In it he is discussing the 'new' being removed from the New Democratic Party's name and states that "Name change won't help group that's not new" and leaves the "impression that the NDP desperately want to be a branch plant of the Democratic Party of the United States of America".

Hello???!!! How many name changes did your party adopt before successfully concealing the fact that they were a 'branch plant of the Republican Party of the United States of America'? What's that they say about people in glass houses?

I'm not thrilled with Jack Layton myself these days, but c'mon.

Dippers dippy idea
Name change won't help group that's not new, democratic or a party
Sun Media
August 13, 2009

So, the New Democratic Party is considering a name change. Good.
Organizations that have hung around for decades don't usually get away with calling themselves "new," except in a relative way.

For instance New England will always be much newer than England, so it still works.

When I think of the New Democratic Party really the only new that fits is the "pneu" you find in the word pneumonia, as in gravely ill and barely breathing.

All of this is far more complicated than it sounds. Just dropping the "new" leaves us with the Democratic Party of Canada.

This could leave the unfortunate impression that the NDP desperately want to be a branch plant of the Democratic Party of the United States of America.

In fact it might be seen as the NDP being so excited about the Obama presidency that they've even signed onto his Buy America policy.

Either way it could cramp their style when they inevitably, and I'm sure reluctantly, attack everyone else for being too pro-American.

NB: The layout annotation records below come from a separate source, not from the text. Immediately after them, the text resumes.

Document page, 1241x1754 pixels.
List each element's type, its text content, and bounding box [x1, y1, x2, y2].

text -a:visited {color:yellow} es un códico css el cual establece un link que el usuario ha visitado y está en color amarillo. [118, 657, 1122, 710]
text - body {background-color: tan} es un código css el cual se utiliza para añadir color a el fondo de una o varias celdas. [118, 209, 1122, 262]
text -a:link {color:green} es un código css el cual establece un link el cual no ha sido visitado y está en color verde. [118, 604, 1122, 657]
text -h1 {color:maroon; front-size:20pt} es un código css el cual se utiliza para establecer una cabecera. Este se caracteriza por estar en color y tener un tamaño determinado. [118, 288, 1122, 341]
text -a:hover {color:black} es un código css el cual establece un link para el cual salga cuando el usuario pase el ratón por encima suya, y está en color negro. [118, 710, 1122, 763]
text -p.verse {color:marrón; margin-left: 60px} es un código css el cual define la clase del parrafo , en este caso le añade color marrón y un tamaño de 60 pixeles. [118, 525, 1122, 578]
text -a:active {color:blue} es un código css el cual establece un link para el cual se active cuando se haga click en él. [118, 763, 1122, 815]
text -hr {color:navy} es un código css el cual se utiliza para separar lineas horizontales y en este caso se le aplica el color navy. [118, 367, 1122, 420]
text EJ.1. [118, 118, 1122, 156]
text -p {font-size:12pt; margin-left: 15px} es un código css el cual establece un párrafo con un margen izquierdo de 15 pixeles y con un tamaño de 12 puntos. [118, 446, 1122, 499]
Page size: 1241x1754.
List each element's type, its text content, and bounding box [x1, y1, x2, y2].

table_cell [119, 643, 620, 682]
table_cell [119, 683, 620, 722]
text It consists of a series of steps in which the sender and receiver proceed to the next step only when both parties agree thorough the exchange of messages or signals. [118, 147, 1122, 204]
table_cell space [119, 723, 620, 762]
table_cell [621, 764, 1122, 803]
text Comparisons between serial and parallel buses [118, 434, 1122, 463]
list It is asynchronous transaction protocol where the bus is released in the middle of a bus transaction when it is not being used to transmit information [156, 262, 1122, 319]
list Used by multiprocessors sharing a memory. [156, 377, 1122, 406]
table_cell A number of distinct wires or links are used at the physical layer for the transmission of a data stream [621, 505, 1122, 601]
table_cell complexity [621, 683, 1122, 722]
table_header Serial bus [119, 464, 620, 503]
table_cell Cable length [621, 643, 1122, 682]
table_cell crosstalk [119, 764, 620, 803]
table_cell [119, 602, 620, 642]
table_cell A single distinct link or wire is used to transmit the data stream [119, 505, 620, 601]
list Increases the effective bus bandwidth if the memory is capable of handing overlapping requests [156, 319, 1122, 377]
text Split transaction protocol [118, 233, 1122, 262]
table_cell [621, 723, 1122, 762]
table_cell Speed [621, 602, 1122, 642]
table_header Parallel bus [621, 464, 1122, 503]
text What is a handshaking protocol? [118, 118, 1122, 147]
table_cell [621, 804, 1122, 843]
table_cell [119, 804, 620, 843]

If they dropped "democratic" from their name I doubt it would change any one's perception of who they are because they've never been particularly democratic. Actually if the NDP ever did tap the wisdom of a large and diverse group of Canadians to help them chart the way forward they would have long ago ceased to be the very strange, stunted and socialistic NDP of today, with their tiny sliver of seats.

Most importantly, if the concept of truth in advertising has any meaning at all for our brothers and sisters in the NDP, the one word they must discard from their name is "party."

If there was ever an organization whose entire demeanour was at odds with the fun and merriment of a party it is the NDP. (And the Conservatives are a barrel of laughs)

To be certain there a few among their number who have figured out that they should, as G.K. Chesterton would say, take their issues seriously while taking themselves lightly.

Unfortunately these happy few are vastly outnumbered by the sad and sour many. If it is a party, it is a pity party. Either way, it is false advertising.

No matter what it is called, the bleak outlook that permeates the horrible grinding gears of the present day NDP is so entirely spirit crushing that it deflates me to even write about it.

What I mean is the NDP often seem to be quite literally hopeless about the future of humankind. They have the odd habit of arguing for a more socially just future on the one hand while on the other hand convincing us the future is so grim that we will be lucky to not have to see it.

My advice to all parties is that the winning and winsome strategy is the strategy of gratitude. It is also the only strategy that is really grounded in reality.

It is the attitude of being so completely grateful for the world, its many flawed inhabitants, and our own good fortune in being able to experience it that we never cease in our striving to make it better.